« Yuji » signifie « Grand esprit ouvert », un nom qui convient parfaitement à ce jeune Japonais enjoué, sympathique et bourré d’énergie. Yuji est ouvert à tout et toujours prêt à affronter la nouveauté. Ainsi, il suivit un guide de montagne, rencontré dans un magasin d’articles d’escalade à Tokyo, qui lui avait demandé s’il n’avait pas envie de grimper. Les cours coûtaient un peu plus de 100 F par jour et Yuji était obligé de travailler dur dans l’entreprise paternelle pour les payer. Mais qu’importait! Il accompagna son maître dans les sites d’escalade des environs de Tokyo. D’emblée, il parvint à gravir une voie de 5.9 à vue et en moulinette; en fin de journée, il échouait de justesse dans un des passages les plus difficiles de la région. Enthousiaste, il commença aussitôt à s’entraîner, il travailla les tractions, effectua des traversées le long des murailles d’un château de Tokyo. Mais cet entraînement intensif provoqua chez lui des lésions aux épaules et Yuji dut se ménager une pause de six mois.
Des photos d’escalade provenant des USA l’incitèrent alors à quitter l’école et la maison familiale. Il a dix-sept ans quand il décide de partir aux États Unis pour y passer six mois avec un de ses amis japonais. Il séjourne dans les sites les plus prestigieux, au Yosemite, à Joshua Tree et à Smith Rock. Il y réalise des fissures extrêmement dures comme Phoenix, et Cosmic Debris, mais les grimpeurs européens qui » s’élèvent dans les voies les plus extrêmes avec d’étranges contorsions et réussissent à s’accrocher à des prises minuscules » le fascinent.

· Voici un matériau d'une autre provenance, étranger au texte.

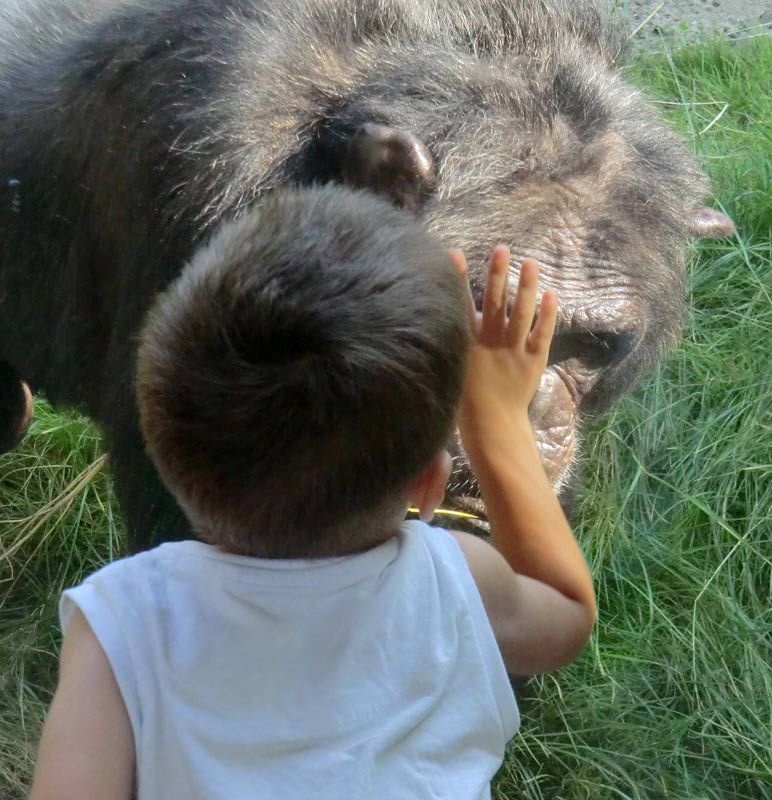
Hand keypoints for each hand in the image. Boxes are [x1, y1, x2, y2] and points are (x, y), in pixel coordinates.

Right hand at [450, 246, 557, 460]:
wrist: (492, 427)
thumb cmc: (467, 400)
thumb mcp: (453, 369)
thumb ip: (457, 343)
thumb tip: (460, 318)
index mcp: (466, 344)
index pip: (460, 306)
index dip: (457, 280)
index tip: (455, 254)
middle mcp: (489, 343)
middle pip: (494, 302)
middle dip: (497, 274)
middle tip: (501, 249)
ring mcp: (513, 351)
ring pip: (520, 313)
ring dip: (526, 286)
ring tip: (531, 262)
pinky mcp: (533, 361)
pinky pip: (542, 334)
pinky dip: (547, 315)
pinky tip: (551, 294)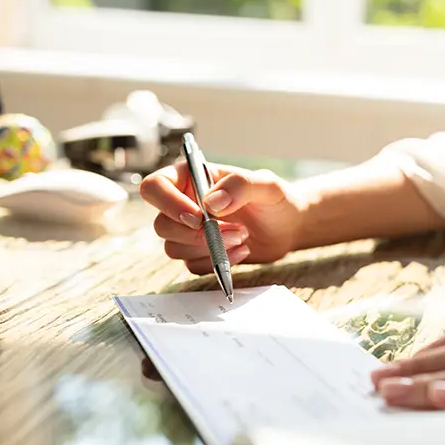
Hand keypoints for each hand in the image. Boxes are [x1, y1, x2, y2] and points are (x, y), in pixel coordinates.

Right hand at [139, 162, 302, 273]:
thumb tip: (210, 203)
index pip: (155, 187)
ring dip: (208, 249)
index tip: (199, 217)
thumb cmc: (276, 199)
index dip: (169, 204)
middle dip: (196, 235)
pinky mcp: (200, 253)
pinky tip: (242, 251)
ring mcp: (189, 231)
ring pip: (173, 248)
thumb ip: (239, 186)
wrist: (289, 227)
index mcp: (190, 178)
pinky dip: (216, 263)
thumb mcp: (266, 185)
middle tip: (234, 231)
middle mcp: (184, 204)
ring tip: (242, 237)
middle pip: (161, 225)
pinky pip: (192, 265)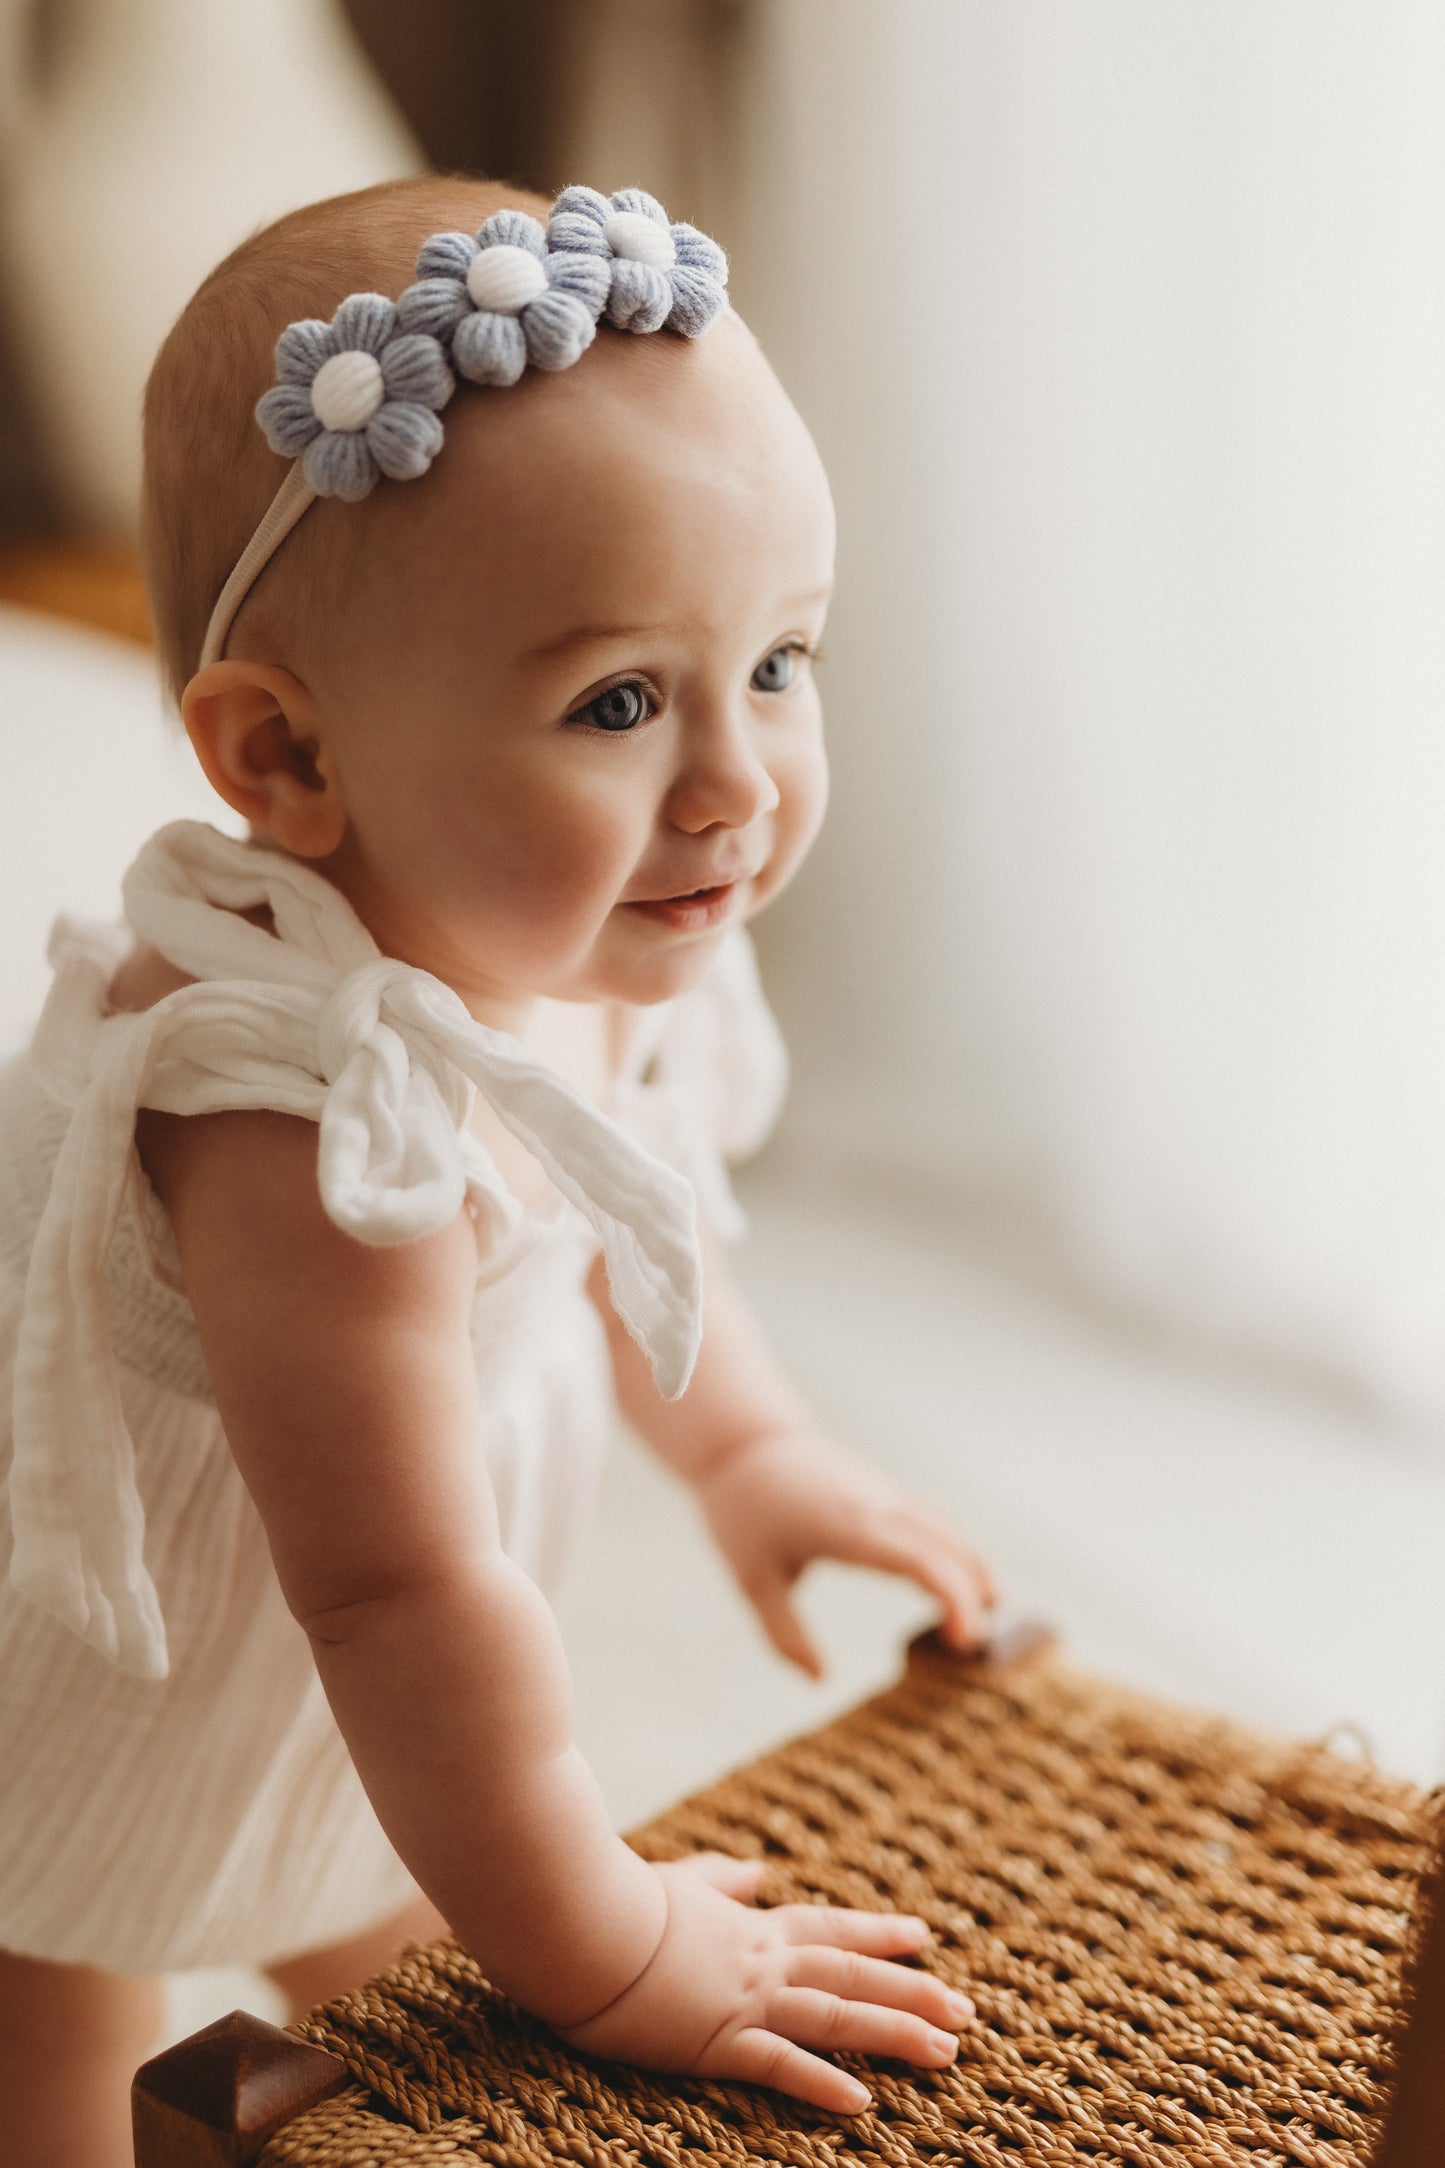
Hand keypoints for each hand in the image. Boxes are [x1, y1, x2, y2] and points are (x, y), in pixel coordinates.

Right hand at [557, 1852, 971, 2112]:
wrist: (577, 1919)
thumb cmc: (618, 1901)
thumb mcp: (681, 1883)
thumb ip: (723, 1880)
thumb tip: (757, 1870)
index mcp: (750, 1928)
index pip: (830, 1927)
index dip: (880, 1933)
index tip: (926, 1937)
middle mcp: (760, 1961)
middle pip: (851, 1973)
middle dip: (913, 1993)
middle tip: (967, 2012)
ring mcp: (742, 2000)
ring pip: (834, 2015)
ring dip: (893, 2033)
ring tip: (946, 2053)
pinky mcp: (713, 2040)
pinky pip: (777, 2064)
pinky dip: (820, 2081)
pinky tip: (860, 2101)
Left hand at [697, 1430, 995, 1675]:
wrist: (745, 1444)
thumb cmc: (744, 1514)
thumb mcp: (751, 1579)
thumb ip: (784, 1633)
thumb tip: (819, 1680)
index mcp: (848, 1528)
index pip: (918, 1559)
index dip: (951, 1597)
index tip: (963, 1640)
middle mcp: (877, 1506)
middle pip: (945, 1545)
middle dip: (971, 1593)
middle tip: (978, 1648)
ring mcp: (884, 1494)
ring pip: (946, 1528)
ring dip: (974, 1565)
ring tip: (994, 1611)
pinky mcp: (884, 1491)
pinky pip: (934, 1519)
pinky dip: (959, 1548)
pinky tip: (968, 1576)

De retour au Japon, il termine ses études, travaille et s’entraîne dans la perspective d’un voyage en Europe prévu pour l’été 1988.
En deux mois passés à Buoux, il progresse du 7b au 8b, il inscrit alors à son palmarès la quatrième ascension des Spécialistes et la première à vue d’Orange Mécanique. Il s’essaie également à la compétition, prend la huitième place à Marseille et la treizième au Rockmaster d’Arco.
Le milieu européen et son obsession des performances ne lui plaisent guère, tout cela lui semble bien trop sérieux, trop obsessionnel et l’aurait presque découragé de l’escalade. Il retourne donc au Japon, mais constate très vite que grimper lui manque. Alors il revient définitivement en Europe. Après sa victoire aux rencontres de coupe du monde de Francfort, en 1989, il décide de partager un appartement à Aix avec François Legrand. Bien que Yuji ne parle pas français, les deux copains passent une année ensemble visant un même objectif : gagner la coupe du monde. » Nous consacrions environ neuf heures par jour à grimper dans les rochers et nous entraînions encore le soir sur notre petit mur d’escalade, parfois même jusqu’à une heure du matin. » Yuji profite beaucoup de l’enseignement de François, pourtant ce programme d’entraînement le stresse et ne le satisfait guère parce qu’il ne lui convient pas. Bientôt la rivalité s’installe entre eux et devient tout aussi problématique.
Au printemps 1991, Yuji parcourt l’Espagne et passe quelques bons moments avec Carles Brascô et ses amis. Contraint au repos à la suite d’une blessure, il consacre davantage de temps à faire la fête qu’à grimper. Vers la fin de l’année, il se blesse de nouveau les doigts à Francfort, il décide alors de faire de la course à pied et de la natation pendant un mois et de suivre un régime. Après cette pause, il remporte une victoire inattendue au Rockmaster d’Arco en 1991 puis une autre, et la plus belle sans doute, lors des rencontres de coupe du monde à Tokyo.
En compétition comme sur les rochers, il fascine par son style puissant et dynamique tout en restant souple et extrême-ment vif. Après avoir connu des hauts et des bas en 1992, Yuji cherche une explication au ralentissement de sa progression. Teluaki Obana, un maître de yoga, lui prodigue des conseils. Ce sage de soixante-quinze ans l’initie au yoga, lui enseigne comment se détendre, mieux respirer et vivre sainement. Il lui fait comprendre qu’il peut tout atteindre, s’il le veut. Depuis, Yuji a l’impression d’être devenu un autre homme.